Dennoch verringerten sich die Exporte insbesondere zu strategisch wichtigen Partnern deutlich. Die Ausfuhren nach Kanada sanken um fast 50 Milliarden US-Dollar jährlich, die nach China und Mexiko jeweils um mehr als 25 Milliarden. Besonders hart traf es den Fahrzeugsektor, wo die Exporte einen historischen Einbruch von über 20 Milliarden US-Dollar verzeichneten – einen der größten Einbrüche seit Beginn der Corona-Krise. Diese Entwicklungen verdeutlichen, dass ausländische Märkte weniger Interesse an US-Produkten zeigen und US-Hersteller versuchen, verstärkt den heimischen Markt zu bedienen, wodurch sich auch Importe und Exporte zunehmend verschieben. Insgesamt zeigt das Bild der US-Handelspolitik, dass bislang kein anderes Industrieland vergleichbar hohe Zolllasten trägt, keine Nation eine ähnlich schnelle und radikale Umkehrung ihrer Handelspolitik erlebte und kein Land die Zollsätze so häufig und unvorhersehbar verändert hat.
Während frühere Handelskonflikte unter der Trump-Regierung mehr oder weniger klare politische Linien zeigten, hat insbesondere die zweite Amtszeit mit einer Reihe von Eskalationen und temporären Pausen die Wirtschaft zusätzlich destabilisiert. Trotz einiger Dämpfungen in den letzten Monaten wurden bislang keine umfassenden Tarifsenkungen erreicht.

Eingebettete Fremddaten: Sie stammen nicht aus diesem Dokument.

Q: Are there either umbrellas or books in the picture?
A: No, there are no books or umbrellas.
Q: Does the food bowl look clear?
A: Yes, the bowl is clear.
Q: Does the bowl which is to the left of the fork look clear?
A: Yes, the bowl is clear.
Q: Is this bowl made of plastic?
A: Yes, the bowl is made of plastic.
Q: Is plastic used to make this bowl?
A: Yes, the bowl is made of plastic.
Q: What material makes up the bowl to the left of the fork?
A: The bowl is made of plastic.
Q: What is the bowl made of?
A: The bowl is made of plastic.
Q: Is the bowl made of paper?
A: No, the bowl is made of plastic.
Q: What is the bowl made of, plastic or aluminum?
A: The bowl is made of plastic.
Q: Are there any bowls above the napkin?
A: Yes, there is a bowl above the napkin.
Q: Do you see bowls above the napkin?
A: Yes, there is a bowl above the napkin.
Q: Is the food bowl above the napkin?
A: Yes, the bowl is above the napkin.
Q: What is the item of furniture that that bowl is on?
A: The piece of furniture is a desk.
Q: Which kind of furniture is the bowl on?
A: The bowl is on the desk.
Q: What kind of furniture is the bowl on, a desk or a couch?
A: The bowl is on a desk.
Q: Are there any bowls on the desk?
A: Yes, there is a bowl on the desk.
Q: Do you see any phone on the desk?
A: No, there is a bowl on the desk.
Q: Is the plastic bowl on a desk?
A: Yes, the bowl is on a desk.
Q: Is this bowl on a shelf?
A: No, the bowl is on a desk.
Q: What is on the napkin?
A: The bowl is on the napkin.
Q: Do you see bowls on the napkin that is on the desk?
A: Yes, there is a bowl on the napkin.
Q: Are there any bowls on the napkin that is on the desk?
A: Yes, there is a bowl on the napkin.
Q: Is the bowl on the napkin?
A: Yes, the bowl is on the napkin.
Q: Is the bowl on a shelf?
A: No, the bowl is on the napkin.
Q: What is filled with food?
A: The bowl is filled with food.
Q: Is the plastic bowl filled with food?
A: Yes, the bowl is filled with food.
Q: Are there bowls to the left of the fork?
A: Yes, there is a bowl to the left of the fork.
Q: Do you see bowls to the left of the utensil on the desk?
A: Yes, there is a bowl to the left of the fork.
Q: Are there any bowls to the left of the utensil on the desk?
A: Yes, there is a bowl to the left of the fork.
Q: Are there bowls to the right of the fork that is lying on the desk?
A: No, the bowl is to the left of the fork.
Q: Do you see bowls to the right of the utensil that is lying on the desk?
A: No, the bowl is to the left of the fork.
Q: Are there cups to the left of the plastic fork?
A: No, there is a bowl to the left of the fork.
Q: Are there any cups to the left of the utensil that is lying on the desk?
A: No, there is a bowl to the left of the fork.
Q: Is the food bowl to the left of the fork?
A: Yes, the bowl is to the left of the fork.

Stattdessen bleiben die Zölle auf einem historisch hohen Niveau, und das transatlantische Abkommen mit Großbritannien beschränkt sich bislang auf eine Absichtserklärung ohne bindende Reduzierungen. Die kommenden Monate sind entscheidend für den weiteren Kurs der US-Handelspolitik. Es ist unklar, ob es zu einer Verlängerung der aktuellen Phasen ohne substantielle Veränderungen kommen wird, ob es erste Zugeständnisse geben wird oder ob die Schärfe der Zölle sogar wieder angezogen wird.
Klar ist jedoch, dass die durch Zölle ausgelösten Störungen und Kosten bereits jetzt nachhaltig sind und ein hohes Maß an Planungsunsicherheit in Unternehmen, bei Konsumenten und in der internationalen Handelspolitik hinterlassen haben. Vor dem Hintergrund dieser tiefgreifenden Veränderungen stehen US-Wirtschaft und Handel vor einer entscheidenden Weichenstellung, bei der langfristige Stabilität mit Protektionsdruck und kurzfristiger politischer Dynamik in Einklang gebracht werden müssen. Diese Herausforderungen wirken sich auf die Wettbewerbsfähigkeit der US-Industrie, die Preise für Verbraucher und die globalen Handelsbeziehungen aus. Die Erfahrung der letzten Jahre zeigt, dass die Instrumentalisierung von Zöllen als kurzfristiges politisches Druckmittel erhebliche wirtschaftliche Risiken birgt, deren Bewältigung eine sorgfältige Abwägung zwischen öffentlichem Interesse und internationalen Verpflichtungen erfordert.